Bergung eines 300 Tonnen Trawlers in Pula

Eigentlich sollte der “Stapellauf” eines Schiffes ein erfreuliches Ereignis für dessen Eigner sein. Doch im Falle des 300 Tonnen Garnelen-Trawlers “Elizabeth Anne” wurde es leider zu seinem Albtraum.

Das 26 Meter lange Schiff, gebaut im Auftrag eines irischen Reeders von der Tehnomont Werft in Pula, hing gerade in den Gurten eines Travellifts der benachbarten Avangard Shipyard, als eines der Windenseile plötzlich riss und es mit dem Bug voran in das Liftbecken stürzte.

Trotz aller eingeleiteten Versuche, das Schiff noch zu sichern, rutschte es kurz darauf auch aus den Gurten am Heck, trieb ein Stück hinaus und versank schließlich im Hafenbecken.

Zumindest aber konnte dank der eingebauten Sicherheitsventile und der schnellen Reaktion der Hafenbehörden verhindert werden, dass es zu einer Umweltkatastrophe durch die an Bord gebunkerten 2 Tonnen Diesel und Hydrauliköl kam.

Warum das Seil des Travellifts riss, ist noch unklar und Gegenstand laufender Ermittlungen.
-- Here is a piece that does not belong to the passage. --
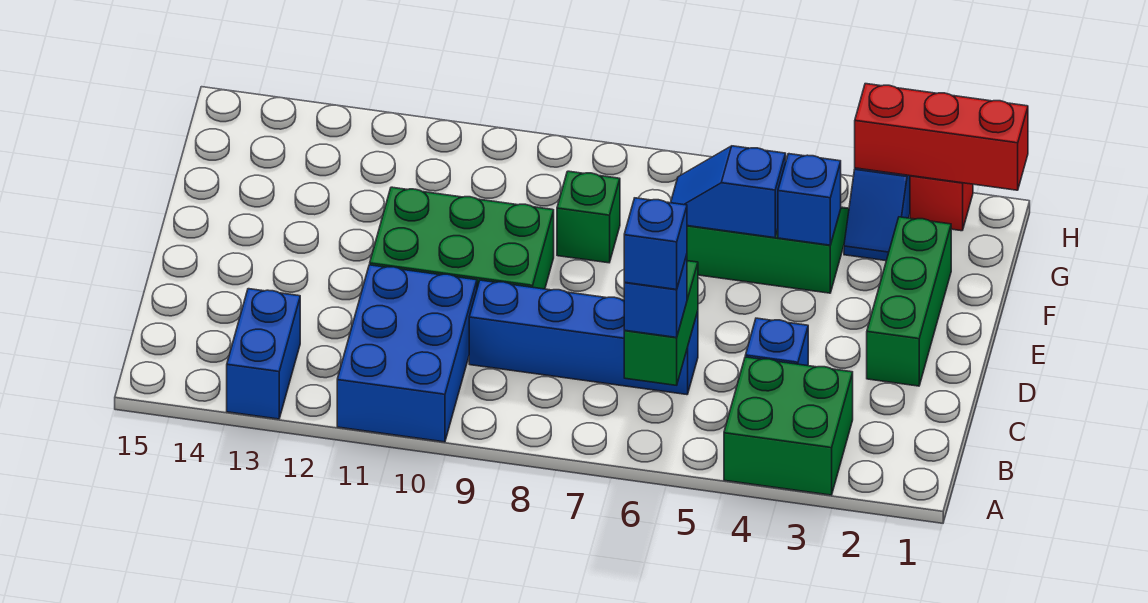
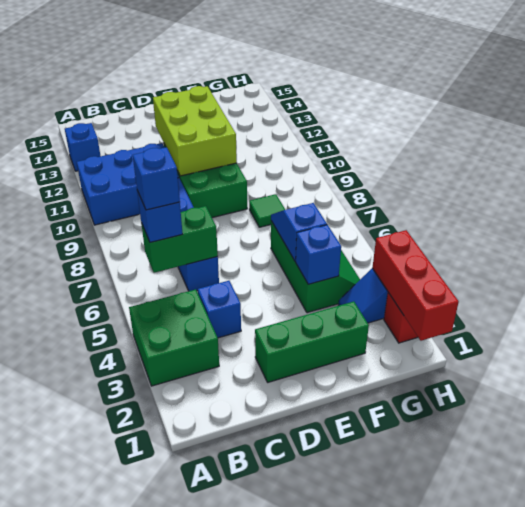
blue 1x2 brick [227,289,300,419] -> blue 1x1 brick [65,123,101,171]
none -> lime 2x3 brick [153,86,237,176]
green 1x1 brick [557,171,620,263] -> green 1x1 tile [249,194,285,227]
Abgenommen war er jedenfalls für eine Traglast von 500 Tonnen und damit mehr als ausreichend.

Geborgen wurde das Schiff schließlich im Laufe der letzten beiden Tage durch eine koordinierte Aktion der  EMERGENSEA Crews Pula, Zadar, Split und Mljet, wobei  dank unserer innovativen “Refloating” Methode keine größeren Zusatzkosten durch teure Kraneinsätze erforderlich war.

Wenngleich wir mit allen Betroffenen mitfühlen, so sind wir doch gleichzeitig stolz, diesen herausfordernden Einsatz so gut gemeistert zu haben. Wir hoffen, dass wir damit einen Beitrag leisten konnten, um den entstandenen Schaden für die Versicherungen, die betroffenen Werften und den Eigner soweit es ging zu begrenzen.